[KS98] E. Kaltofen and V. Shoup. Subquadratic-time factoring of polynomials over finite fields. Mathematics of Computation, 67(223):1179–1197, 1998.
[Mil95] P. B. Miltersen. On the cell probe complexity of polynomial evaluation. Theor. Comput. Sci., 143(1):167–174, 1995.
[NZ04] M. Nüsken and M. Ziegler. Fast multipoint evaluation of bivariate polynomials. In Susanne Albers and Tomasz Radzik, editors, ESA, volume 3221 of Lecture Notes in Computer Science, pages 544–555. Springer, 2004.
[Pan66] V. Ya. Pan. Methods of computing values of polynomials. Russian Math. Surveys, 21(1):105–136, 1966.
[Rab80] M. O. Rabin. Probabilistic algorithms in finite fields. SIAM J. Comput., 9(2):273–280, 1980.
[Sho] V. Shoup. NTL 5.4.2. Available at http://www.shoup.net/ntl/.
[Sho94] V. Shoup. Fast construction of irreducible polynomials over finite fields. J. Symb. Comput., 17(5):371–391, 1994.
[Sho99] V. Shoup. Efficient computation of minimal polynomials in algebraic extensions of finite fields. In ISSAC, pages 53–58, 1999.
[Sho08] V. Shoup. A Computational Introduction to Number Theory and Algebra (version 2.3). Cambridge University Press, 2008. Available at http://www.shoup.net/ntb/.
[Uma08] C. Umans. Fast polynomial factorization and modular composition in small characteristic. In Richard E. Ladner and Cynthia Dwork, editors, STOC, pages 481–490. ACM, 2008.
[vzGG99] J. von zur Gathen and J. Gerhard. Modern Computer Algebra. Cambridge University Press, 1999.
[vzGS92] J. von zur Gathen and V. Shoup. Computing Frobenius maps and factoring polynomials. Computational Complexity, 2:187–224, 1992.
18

▸ ASSIGNED TASK: Every line in the listing that holds "Cambridge" belongs in the answer.

▸ TASK OUTPUT:
[Sho08] V. Shoup. A Computational Introduction to Number Theory and Algebra (version 2.3). Cambridge University Press, 2008. Available at http://www.shoup.net/ntb/.
[vzGG99] J. von zur Gathen and J. Gerhard. Modern Computer Algebra. Cambridge University Press, 1999.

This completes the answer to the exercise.